━━ MATERIAL SUPPLIED ━━
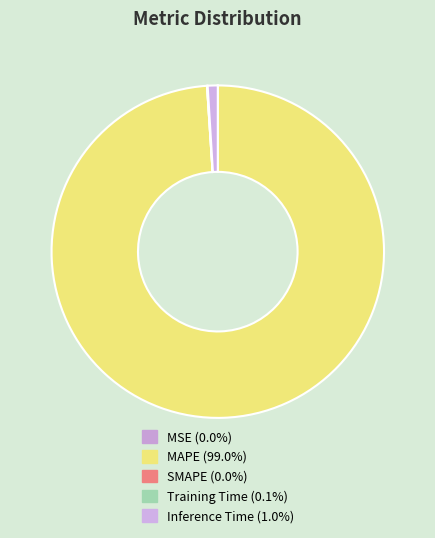

Rank the categories by value from highest to lowest.

MAPE, Inference Time, Training Time, MSE, SMAPE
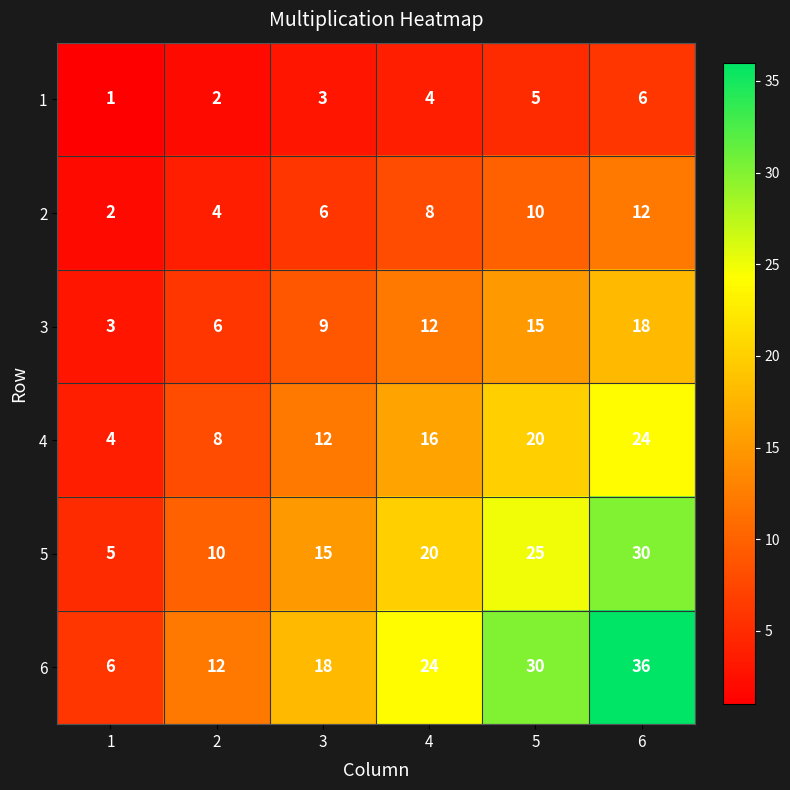

What is the maximum value shown in the chart?

36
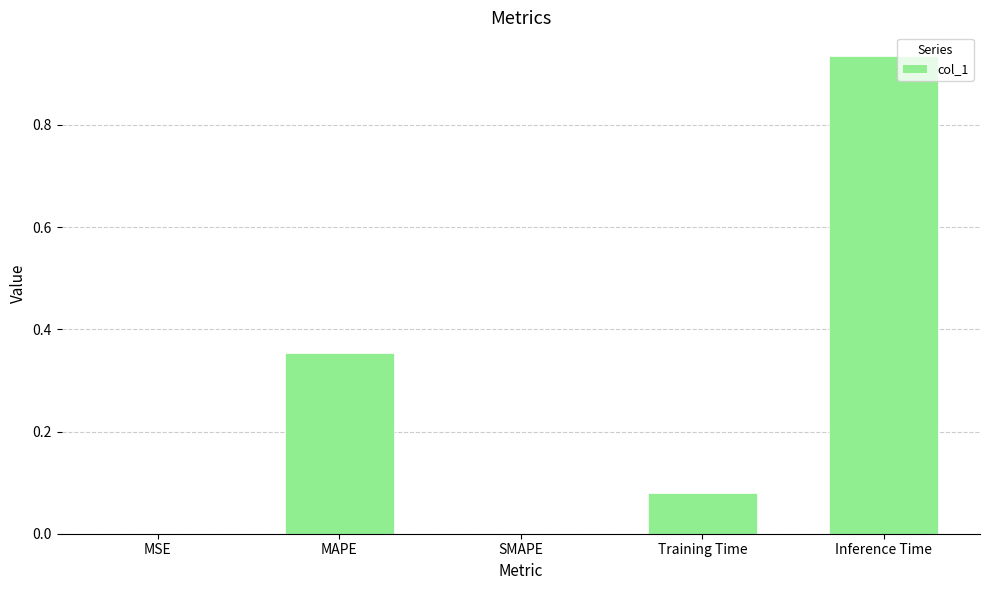

How many distinct data groups are displayed?

1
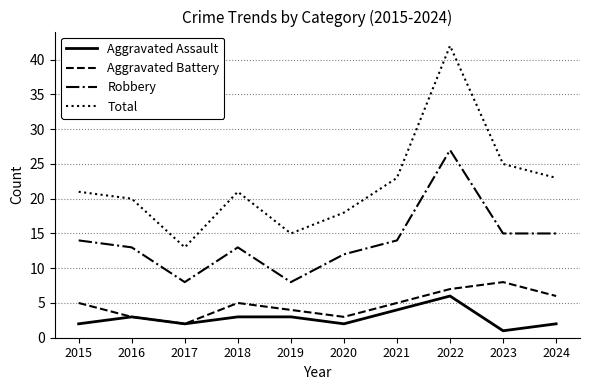

True or false: Aggravated Assault has a value of 1 at 2021.

False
━━━
→ **EXERCISE INSTRUCTIONS**
Turn all the records above into a numbered list, skipping the blank lines and omitting the pictures.

→ **FINISHED TASK**
1. Rank the categories by value from highest to lowest.
2. MAPE, Inference Time, Training Time, MSE, SMAPE
3. What is the maximum value shown in the chart?
4. 36
5. How many distinct data groups are displayed?
6. 1
7. True or false: Aggravated Assault has a value of 1 at 2021.
8. False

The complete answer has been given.